Every since I was knee high to a grasshopper I've had a Special relationship with the Lord. I remember nights singing to him until I would fall asleep. I'd tell him all my secrets most little girls would whisper to their Barbie dolls or friends on the playground. I would secretly pray to him when an ambulance whizzed by or when I caught a glimpse of tragedy on the nightly news.
This all came about I'm sure because every single year I was in a new school, new town, new house....thanks to my Dad serving in the Navy. I never connected with people, never had the sleepover, back yard birthday party experience. It was just me, my parents, and the Lord. I never realized how important my relationship would truly become one day. How I would need to depend and lean on Him so much. That one day I would not be able to breathe without him filling my lungs first.
Even as I grew up and became a young adult God was my center rock. As life changed and I married there became a distance between God and I. Almost like a child moving out and starting their own life. Coming home to visit only when laundry needs to be washed or a late bill needs desperately paid. That was me in my late 20's and early 30's. Autism, Kids, making my Husband happy, homeschooling, health matters, money, just life in general became my primary focus. God was just for church, nightly prayers and the daily distress pleas.
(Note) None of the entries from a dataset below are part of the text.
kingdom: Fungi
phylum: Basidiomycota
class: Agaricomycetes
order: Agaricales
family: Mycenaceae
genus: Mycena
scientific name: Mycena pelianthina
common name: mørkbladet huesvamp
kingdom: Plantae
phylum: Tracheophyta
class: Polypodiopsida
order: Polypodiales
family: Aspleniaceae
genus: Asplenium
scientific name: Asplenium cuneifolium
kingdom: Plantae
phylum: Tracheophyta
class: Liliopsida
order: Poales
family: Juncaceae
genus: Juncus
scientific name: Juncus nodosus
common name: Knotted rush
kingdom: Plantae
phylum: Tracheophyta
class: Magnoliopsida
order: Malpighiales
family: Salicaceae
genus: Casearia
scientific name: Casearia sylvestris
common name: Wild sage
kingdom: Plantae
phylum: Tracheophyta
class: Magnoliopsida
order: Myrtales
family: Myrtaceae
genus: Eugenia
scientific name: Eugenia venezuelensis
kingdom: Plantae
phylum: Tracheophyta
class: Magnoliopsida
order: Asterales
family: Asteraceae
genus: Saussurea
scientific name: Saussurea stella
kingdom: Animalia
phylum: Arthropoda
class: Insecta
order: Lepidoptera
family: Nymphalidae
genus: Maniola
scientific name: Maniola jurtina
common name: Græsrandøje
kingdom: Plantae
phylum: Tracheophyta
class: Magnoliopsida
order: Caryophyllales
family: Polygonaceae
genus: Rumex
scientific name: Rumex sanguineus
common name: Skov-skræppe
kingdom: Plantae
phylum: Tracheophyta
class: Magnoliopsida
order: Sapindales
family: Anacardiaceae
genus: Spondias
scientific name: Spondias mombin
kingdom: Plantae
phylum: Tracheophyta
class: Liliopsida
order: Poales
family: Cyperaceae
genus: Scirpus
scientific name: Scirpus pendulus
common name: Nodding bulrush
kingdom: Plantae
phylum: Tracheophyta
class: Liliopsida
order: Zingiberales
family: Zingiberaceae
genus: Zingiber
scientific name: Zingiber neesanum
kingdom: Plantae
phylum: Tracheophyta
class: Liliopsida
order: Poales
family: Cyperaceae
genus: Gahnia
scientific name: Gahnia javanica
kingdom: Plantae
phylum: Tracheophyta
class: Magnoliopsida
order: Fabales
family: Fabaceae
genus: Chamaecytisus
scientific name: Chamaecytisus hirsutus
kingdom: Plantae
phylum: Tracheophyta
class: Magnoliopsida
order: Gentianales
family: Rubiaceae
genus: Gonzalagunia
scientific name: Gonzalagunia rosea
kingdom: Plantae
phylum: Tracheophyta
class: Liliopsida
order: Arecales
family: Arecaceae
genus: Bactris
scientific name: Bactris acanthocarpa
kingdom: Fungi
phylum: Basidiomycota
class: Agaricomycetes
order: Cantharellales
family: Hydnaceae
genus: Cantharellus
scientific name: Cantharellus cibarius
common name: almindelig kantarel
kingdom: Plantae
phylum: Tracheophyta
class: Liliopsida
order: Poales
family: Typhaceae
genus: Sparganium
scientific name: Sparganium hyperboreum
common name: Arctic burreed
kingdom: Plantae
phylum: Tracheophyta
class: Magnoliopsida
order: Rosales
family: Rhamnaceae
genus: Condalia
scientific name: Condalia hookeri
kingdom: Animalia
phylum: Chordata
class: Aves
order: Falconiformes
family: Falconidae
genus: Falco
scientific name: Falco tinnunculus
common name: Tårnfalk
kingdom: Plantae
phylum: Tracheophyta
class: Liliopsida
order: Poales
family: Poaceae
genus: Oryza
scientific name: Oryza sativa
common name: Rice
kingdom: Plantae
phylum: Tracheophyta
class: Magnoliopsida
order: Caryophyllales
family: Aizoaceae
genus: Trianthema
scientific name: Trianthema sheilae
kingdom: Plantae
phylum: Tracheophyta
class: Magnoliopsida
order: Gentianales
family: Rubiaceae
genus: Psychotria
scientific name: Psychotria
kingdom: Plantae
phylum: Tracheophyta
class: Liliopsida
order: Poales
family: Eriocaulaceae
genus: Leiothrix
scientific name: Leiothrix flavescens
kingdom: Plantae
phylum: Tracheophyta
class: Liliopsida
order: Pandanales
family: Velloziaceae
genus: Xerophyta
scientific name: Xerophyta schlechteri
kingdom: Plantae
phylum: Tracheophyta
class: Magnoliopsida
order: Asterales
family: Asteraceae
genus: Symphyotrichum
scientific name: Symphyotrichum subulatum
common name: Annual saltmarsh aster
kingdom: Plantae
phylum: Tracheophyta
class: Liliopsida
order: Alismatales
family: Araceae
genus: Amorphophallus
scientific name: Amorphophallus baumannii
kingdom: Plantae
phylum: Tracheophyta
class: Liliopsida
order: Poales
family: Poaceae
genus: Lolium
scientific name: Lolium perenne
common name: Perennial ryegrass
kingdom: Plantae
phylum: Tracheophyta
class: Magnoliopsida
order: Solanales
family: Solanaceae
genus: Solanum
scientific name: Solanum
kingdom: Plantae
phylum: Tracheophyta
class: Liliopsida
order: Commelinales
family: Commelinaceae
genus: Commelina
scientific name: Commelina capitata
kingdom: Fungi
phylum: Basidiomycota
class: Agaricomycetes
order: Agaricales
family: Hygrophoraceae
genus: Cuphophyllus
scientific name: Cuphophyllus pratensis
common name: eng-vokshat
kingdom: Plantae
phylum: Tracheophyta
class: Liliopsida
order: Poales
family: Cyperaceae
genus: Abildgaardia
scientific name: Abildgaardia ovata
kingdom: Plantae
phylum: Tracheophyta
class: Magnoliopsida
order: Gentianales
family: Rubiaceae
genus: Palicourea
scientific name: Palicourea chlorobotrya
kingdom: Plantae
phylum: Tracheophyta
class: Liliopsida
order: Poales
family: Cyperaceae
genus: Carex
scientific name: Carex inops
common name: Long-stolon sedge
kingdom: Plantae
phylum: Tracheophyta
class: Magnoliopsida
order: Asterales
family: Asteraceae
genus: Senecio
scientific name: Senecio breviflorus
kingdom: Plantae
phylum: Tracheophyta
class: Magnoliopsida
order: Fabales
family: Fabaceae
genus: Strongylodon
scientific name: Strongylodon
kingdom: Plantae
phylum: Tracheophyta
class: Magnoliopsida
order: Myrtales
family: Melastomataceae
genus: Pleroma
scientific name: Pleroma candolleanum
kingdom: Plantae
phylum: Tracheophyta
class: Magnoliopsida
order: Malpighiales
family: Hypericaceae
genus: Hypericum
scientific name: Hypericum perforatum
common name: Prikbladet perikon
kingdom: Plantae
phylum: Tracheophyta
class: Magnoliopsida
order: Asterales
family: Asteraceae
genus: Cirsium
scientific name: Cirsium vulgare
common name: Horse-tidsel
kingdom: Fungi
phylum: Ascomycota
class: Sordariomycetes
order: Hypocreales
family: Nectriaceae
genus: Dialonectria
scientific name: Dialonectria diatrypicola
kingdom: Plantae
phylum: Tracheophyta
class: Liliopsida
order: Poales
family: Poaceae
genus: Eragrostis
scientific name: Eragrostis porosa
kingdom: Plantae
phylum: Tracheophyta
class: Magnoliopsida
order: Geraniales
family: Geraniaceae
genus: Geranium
I lost my relationship, Not my Belief.
It took something drastic in my Family to bring me to my knees. To fall at the Lord's feet and have the Veil lifted from my eyes. I had been running scared for years instead of living in light. It's a Beautiful thing to wake up without a heavy confused heart. I have this amazing sense of Peace!
We all have a God Shaped Hole that we try to fill up with
money, addictions, other people's love and approval, material things, desires, job titles, fame, likes and friends on social media and ton of other things that make us Stay in Denial.
But, when we realize that Nothing fits in that hole but a relationship with God we will then find Peace, Wholeness, Acceptance, Love, Contentment, Grace, Satisfaction, Thankfulness, Hope, Health, Friendship and Clarity. I have this right now, just like I did as a little girl.
Have you ever experienced this kind of Spiritual Transformation?